§ **Exercise description**:
Every record below must be copied exactly, with images dropped.

(Human pose images with coordinates)
* * * *

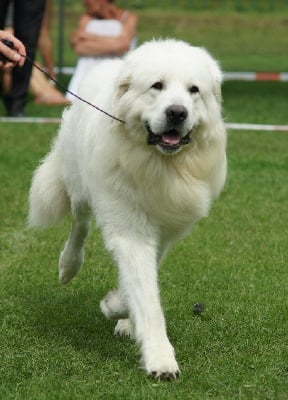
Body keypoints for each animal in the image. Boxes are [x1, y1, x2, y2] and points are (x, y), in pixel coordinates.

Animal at [28, 39, 227, 380]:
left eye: (194, 90)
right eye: (157, 86)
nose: (177, 112)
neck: (159, 166)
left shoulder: (165, 231)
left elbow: (137, 286)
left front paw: (118, 310)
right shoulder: (131, 230)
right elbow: (146, 296)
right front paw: (160, 359)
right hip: (80, 185)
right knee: (80, 226)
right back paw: (68, 265)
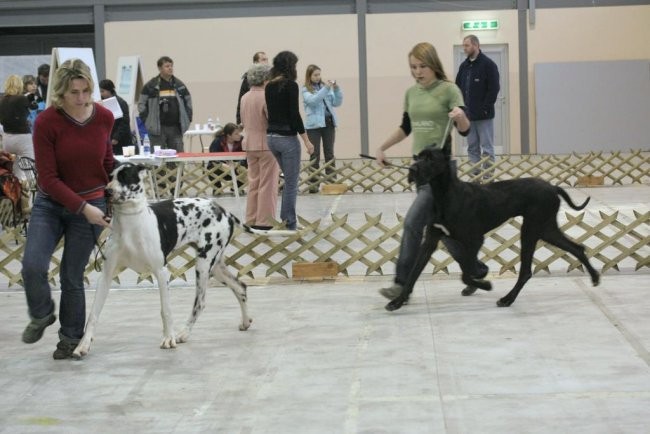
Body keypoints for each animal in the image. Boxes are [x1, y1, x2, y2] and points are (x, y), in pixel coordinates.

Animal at [73, 163, 292, 360]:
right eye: (110, 177)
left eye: (126, 177)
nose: (107, 192)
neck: (130, 224)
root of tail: (223, 210)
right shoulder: (107, 275)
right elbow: (93, 314)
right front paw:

* * * *

§ **Answer for this exercise**:
Body keypoints for each animal in the image. Boxes are [x1, y1, x2, y2] and points are (x, y), in pixel coordinates.

Animal at [28, 39, 227, 380]:
left eye: (194, 90)
right eye: (157, 86)
nose: (177, 112)
neck: (159, 166)
left shoulder: (165, 231)
left elbow: (137, 286)
left front paw: (118, 310)
right shoulder: (131, 230)
right elbow: (146, 296)
right front paw: (160, 359)
right hip: (80, 185)
right knee: (80, 226)
right back paw: (68, 265)
Body keypoints for each animal in the image. Boxes are [x1, y1, x2, y2] and points are (x, y), in pixel coordinates.

Animal at [73, 163, 292, 360]:
right eye: (110, 177)
left eye: (126, 177)
nose: (107, 192)
neck: (130, 224)
root of tail: (223, 210)
right shoulder: (107, 275)
right elbow: (93, 314)
right front paw:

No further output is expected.